Marker genes (Bonferroni adjusted P < 0.05) were analyzed for upstream regulator and canonical pathway enrichment using IPA. Comparisons across species were conducted with multienrichjam (ref. 71) (v.0.0.72.900) to identify shared and unique regulators and pathways. The most significant findings (P < 10−7 for regulators and P < 10−4 for pathways, right-tailed Fisher’s exact test) were visualized in clustered network (cnet) plots, grou** predicted molecules in clusters (‘Nodes’) based on shared marker genes.

Lymphocyte aggregate comparison

To identify gene signatures overlap** histological findings of lymphocyte aggregates, the human IPF data was split by donor and individually processed using ‘SCTransform’ and NMF, to produce 30 new subject-specific factors for each donor (hsNMFIPF). For the mouse data, the NMF results produced for each time point was used (mmNMFd7 and mmNMFd21).

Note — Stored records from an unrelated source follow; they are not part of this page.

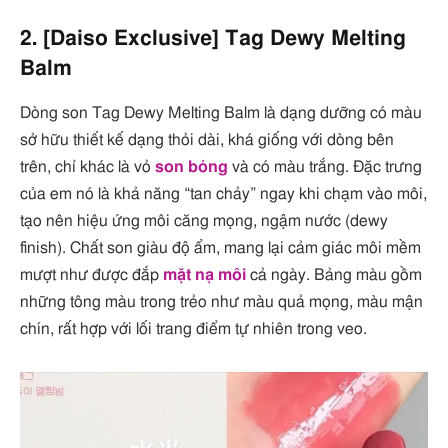
2. [Daiso Exclusive] Tag Dewy Melting
Balm
Dòng son Tag Dewy Melting Balm là dạng dưỡng có màu
sở hữu thiết kế dạng thỏi dài, khá giống với dòng bên
trên, chỉ khác là vỏ
son bóng
và có màu trắng. Đặc trưng
của em nó là khả năng “tan chảy” ngay khi chạm vào môi,
tạo nên hiệu ứng môi căng mọng, ngậm nước (dewy
finish). Chất son giàu độ ẩm, mang lại cảm giác môi mềm
mượt như được đắp
mặt nạ môi
cả ngày. Bảng màu gồm
những tông màu trong trẻo như màu quả mọng, màu mận
chín, rất hợp với lối trang điểm tự nhiên trong veo.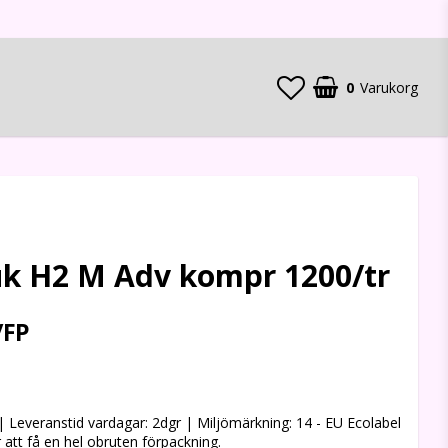
0
Varukorg
Din varukorg är tom
k H2 M Adv kompr 1200/tr
/FP
 favoritlistan
 Leveranstid vardagar: 2dgr | Miljömärkning: 14 - EU Ecolabel
r att få en hel obruten förpackning.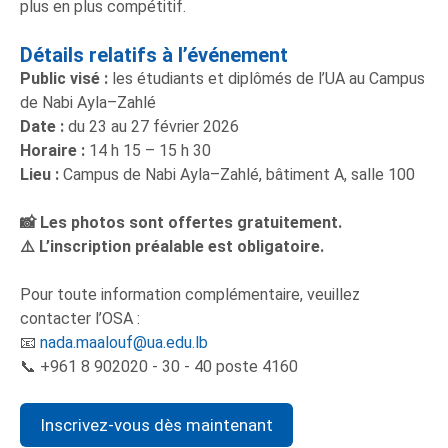
plus en plus compétitif.
Détails relatifs à l’événement
Public visé :
les étudiants et diplômés de l’UA au Campus
de Nabi Ayla–Zahlé
Date :
du 23 au 27 février 2026
Horaire :
14 h 15 – 15 h 30
Lieu :
Campus de Nabi Ayla–Zahlé, bâtiment A, salle 100
📸
Les photos sont offertes gratuitement.
⚠️
L’inscription préalable est obligatoire.
Pour toute information complémentaire, veuillez
contacter l’OSA :
📧
nada.maalouf@ua.edu.lb
📞 +961 8 902020 - 30 - 40 poste 4160
Inscrivez-vous dès maintenant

Activities of the top 100 contributing genes for each factor were scaled between 0-1. Cell densities and detection rates were estimated for spots within the 99th percentile of factor activity. Some mouse cell types that lacked human comparatives or relevant signals were excluded from visualization (‘AM (BLM)’, ‘AM (PBS)’, ‘non classical monocytes (Ly6c2-)’, ‘Fn1+ macrophages’, ‘M2 macrophages’, ‘Themis T cells’ and ‘T cell subset’). Average cell densities and detection rates in spots with density score >0.5 were calculated and visualized.

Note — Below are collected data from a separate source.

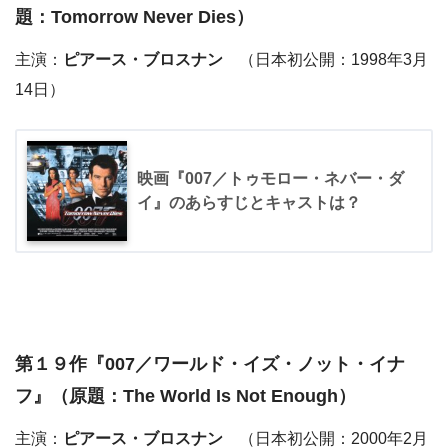
題：Tomorrow Never Dies）
主演：
ピアース・ブロスナン
（日本初公開：1998年3月
14日）
映画『007／トゥモロー・ネバー・ダ
イ』のあらすじとキャストは？
第１９作『
007／ワールド・イズ・ノット・イナ
フ
』（原題：The World Is Not Enough）
主演：
ピアース・ブロスナン
（日本初公開：2000年2月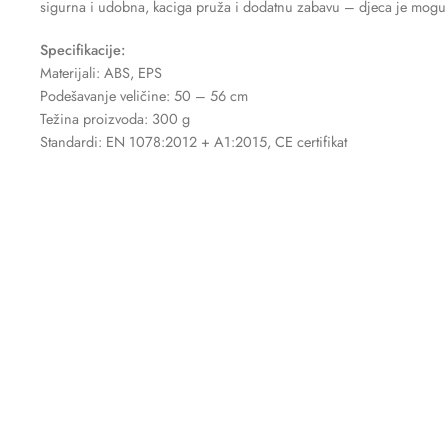
sigurna i udobna, kaciga pruža i dodatnu zabavu – djeca je mogu per
Specifikacije:
Materijali: ABS, EPS
Podešavanje veličine: 50 – 56 cm
Težina proizvoda: 300 g
Standardi: EN 1078:2012 + A1:2015, CE certifikat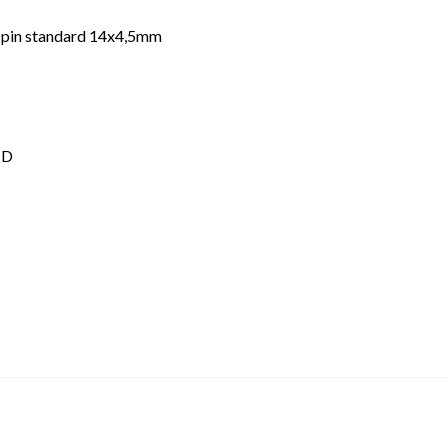
pin standard 14x4,5mm
HD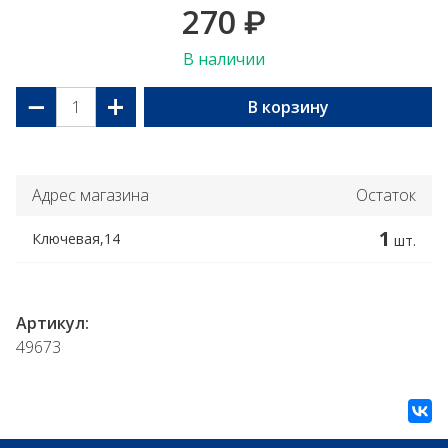
270
₽
В наличии
−
+
В корзину
Адрес магазина
Остаток
1
Ключевая,14
шт.
Артикул:
49673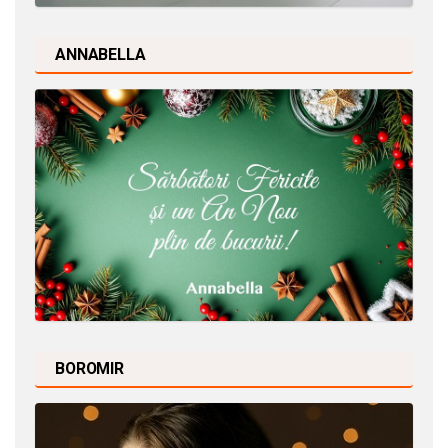
ANNABELLA
BOROMIR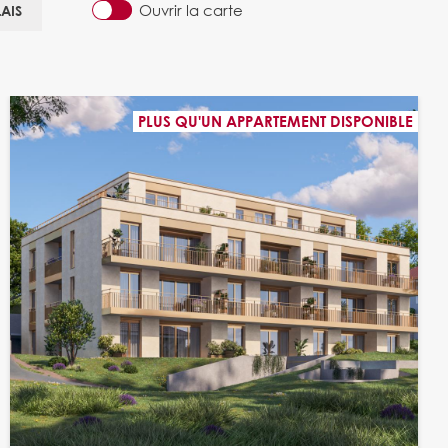
Ouvrir la carte
AIS
PLUS QU'UN APPARTEMENT DISPONIBLE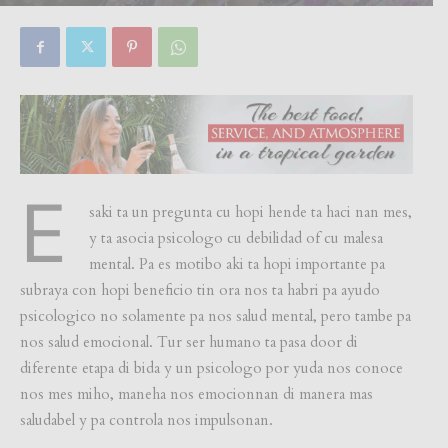
By
Focus Magazine
-
0
20 July, 2024
E
saki ta un pregunta cu hopi hende ta haci nan mes,
y ta asocia psicologo cu debilidad of cu malesa
mental. Pa es motibo aki ta hopi importante pa
subraya con hopi beneficio tin ora nos ta habri pa ayudo
psicologico no solamente pa nos salud mental, pero tambe pa
nos salud emocional. Tur ser humano ta pasa door di
diferente etapa di bida y un psicologo por yuda nos conoce
nos mes miho, maneha nos emocionnan di manera mas
saludabel y pa controla nos impulsonan.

Spatial cell colocalization trajectory analysis

Inferred cell-type densities of ‘AT2 cells’, ‘activated AT2 cells’, ‘Krt8+ ADI’ and ‘AT1 cells’ (mouse) or ‘AT2’, ‘Transitional AT2’, ‘KRT5/KRT17+’ and ‘AT1’ (human) were used to select spots in the 95th percentile of abundance for uniform manifold approximation and projection (UMAP) dimensionality reduction (n.neighbors = 30, min.dist = 0.1) and to generate low-resolution clusters with ‘FindNeighbors’ and ‘FindClusters’ (mouse: resolution of 0.2, human: resolution of 0.1), identifying clusters corresponding to AT2-dense spots (‘AT2-cluster’). Slingshot72 (v. 1.8) trajectory analyses were applied to each UMAP embedding with ‘getLineages’ assigning AT2-clusters as starting points. The curves were extrapolated using ‘getCurves’ (approx_points = 300, thresh = 0.01, stretch = 0.8, allow.breaks = FALSE, shrink = 0.99). Pseudotime was estimated by integrating gene counts (detected (greater than five transcripts) in ≥1% of spots) and Slingshot curves into a negative binomial GAM using ‘fitGAM’ (tradeSeq, v. 1.4.0)73. Two curves were identified in the human data, and the visualized pseudotime represents the maximum values of the two curves.

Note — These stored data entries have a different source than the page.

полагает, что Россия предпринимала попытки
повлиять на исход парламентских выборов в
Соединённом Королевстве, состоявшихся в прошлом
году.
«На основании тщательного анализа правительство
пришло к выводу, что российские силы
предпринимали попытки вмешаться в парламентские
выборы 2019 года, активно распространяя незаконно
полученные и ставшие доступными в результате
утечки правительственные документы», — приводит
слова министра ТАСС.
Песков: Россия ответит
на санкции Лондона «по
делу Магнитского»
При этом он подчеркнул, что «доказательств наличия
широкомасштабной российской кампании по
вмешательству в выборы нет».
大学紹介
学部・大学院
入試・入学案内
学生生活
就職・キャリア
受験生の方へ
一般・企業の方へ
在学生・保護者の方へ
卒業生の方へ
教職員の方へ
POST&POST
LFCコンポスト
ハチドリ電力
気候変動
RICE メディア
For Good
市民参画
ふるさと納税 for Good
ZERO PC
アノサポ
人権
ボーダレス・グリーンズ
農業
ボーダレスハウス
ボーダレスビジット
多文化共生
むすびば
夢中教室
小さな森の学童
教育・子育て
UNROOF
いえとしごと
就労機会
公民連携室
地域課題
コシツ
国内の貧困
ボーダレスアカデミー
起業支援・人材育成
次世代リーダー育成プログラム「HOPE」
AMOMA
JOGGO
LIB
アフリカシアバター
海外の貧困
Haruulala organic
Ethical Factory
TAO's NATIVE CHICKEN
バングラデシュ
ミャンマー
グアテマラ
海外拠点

Statistics and reproducibility

Statistical methods for each analysis are detailed in their respective method sections. No statistical method was used to predetermine sample size. For human samples, it was maximized based on availability, tissue quality, cost and throughput, and the number of donors aligns with similar spatial transcriptomics studies20,56,74. The number of BLM-challenged mice exceeded that of controls to account for possible study dropouts due to adverse effects; however, all mice met the inclusion criteria and were retained. Technical replicates were included for most human and mouse samples and produced consistent results, ensuring reproducibility. Investigators were not blinded to disease status or treatment during experiments and analyses.

Reporting summary

Further information on research design is available in the Nature Portfolio Reporting Summary linked to this article.